Die Zeiten sind ernst und die Menschen ungeduldig. Wobei ungeduldig nicht ganz das passende Wort ist. Mal ganz abgesehen davon, dass Menschen nach dem sommerlichen Durchatmen jetzt sehr unterschiedlich regieren. Es ist eine Mixtur aus gereizt, entnervt und zunehmend getragen von einer fast resignativen Hoffnung, dass sich nicht alles schneller ändert als Zeit da war, sich in den gerade geltenden Situationen zurechtzufinden.
Trotzdem ist die Zustimmung zum Regierungshandeln (zumindest laut Umfragen) entgegen manch medialem Eindruck nach wie vor erstaunlich hoch. Derartige Widersprüchlichkeiten sind übrigens kein Privileg von Krisen.
Die Zeiten sind ernst, wie der Rhythmus der Spitzengespräche mit jeweils neuen Maßnahmen parallel zu den steigenden Zahlen anzeigt. Eigentlich keine Zeit zum Geschichtenerzählen.
Trotzdem – oder gerade deswegen – treibt mich die Geschichte eines gewissen Quintus Fabius Maximus um. Fabius, einst römischer Senator, (gewählter!) Diktator und Feldherr hatte es in seinen Kämpfen zwar nicht mit einem unsichtbaren Virus, dafür aber mit einem höchst sichtbaren und verheerend umherziehenden mächtigen Gegner zu tun, dem berühmten Hannibal. Statt den in offener Feldschlacht zu stellen, ließ er ihn ins Leere laufen und zermürbte ihn. Kritiker warfen Quintus Fabius deshalb alles Mögliche vor, in die Geschichtsbücher ist er schließlich als Retter Roms mit dem Beinamen „Cunctator" (der Zögerer) eingegangen.
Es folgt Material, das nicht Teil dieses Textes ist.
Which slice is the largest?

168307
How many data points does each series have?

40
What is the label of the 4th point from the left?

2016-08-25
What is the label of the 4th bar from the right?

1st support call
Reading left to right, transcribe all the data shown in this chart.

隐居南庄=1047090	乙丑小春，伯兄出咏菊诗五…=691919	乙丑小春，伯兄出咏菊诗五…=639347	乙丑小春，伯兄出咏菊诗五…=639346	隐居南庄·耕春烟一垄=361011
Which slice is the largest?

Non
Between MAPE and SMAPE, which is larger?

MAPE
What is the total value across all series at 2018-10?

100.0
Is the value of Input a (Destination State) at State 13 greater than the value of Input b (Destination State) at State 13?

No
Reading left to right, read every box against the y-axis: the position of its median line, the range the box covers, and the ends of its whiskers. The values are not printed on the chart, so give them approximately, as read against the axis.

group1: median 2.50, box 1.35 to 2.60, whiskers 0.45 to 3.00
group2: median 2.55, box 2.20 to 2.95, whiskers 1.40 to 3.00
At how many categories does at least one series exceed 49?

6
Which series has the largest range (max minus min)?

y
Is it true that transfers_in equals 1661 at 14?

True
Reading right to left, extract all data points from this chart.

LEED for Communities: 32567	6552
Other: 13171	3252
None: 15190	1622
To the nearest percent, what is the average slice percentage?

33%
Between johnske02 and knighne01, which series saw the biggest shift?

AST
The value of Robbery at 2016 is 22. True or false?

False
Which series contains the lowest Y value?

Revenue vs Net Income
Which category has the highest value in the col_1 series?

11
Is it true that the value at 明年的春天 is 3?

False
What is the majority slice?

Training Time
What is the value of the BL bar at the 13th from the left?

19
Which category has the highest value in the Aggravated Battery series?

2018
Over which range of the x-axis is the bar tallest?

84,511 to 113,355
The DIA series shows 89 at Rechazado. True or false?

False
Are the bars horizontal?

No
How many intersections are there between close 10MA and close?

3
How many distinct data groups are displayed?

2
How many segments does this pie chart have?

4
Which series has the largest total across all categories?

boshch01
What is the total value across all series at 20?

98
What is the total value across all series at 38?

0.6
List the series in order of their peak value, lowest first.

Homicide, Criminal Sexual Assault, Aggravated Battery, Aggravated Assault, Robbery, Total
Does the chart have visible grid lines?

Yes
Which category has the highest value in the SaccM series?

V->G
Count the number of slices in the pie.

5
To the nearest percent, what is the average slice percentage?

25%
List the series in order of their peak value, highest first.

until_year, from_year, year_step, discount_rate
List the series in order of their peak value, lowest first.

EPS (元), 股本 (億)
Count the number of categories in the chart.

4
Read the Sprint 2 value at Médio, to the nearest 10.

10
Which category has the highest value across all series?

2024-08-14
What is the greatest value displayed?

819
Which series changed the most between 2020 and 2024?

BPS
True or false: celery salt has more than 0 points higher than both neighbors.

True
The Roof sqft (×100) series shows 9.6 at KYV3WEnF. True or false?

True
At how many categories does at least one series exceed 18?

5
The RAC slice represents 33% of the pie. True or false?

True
Hannibal mit dem Coronavirus zu vergleichen, ist natürlich Blödsinn, die Taktik des Cunctators rund 2200 Jahre und einige Seuchen und Epidemien später immer noch bemerkenswert. Die gereizte Ungeduld wird die Geschichte vom Erfolg durch weitgehende Vermeidung von direktem Kontakt und Einhaltung von ausreichendem Abstand vermutlich nicht besänftigen. Auch nicht den Zwiespalt auflösen, einerseits einheitliche Regeln zu fordern, gleichzeitig gezielte lokal-regionale Maßnahmen für den besseren Weg zu halten, und sich zugleich zu beklagen, dass die Quadratur des Kreises immer noch auf der Agenda ungelöster Aufgaben steht.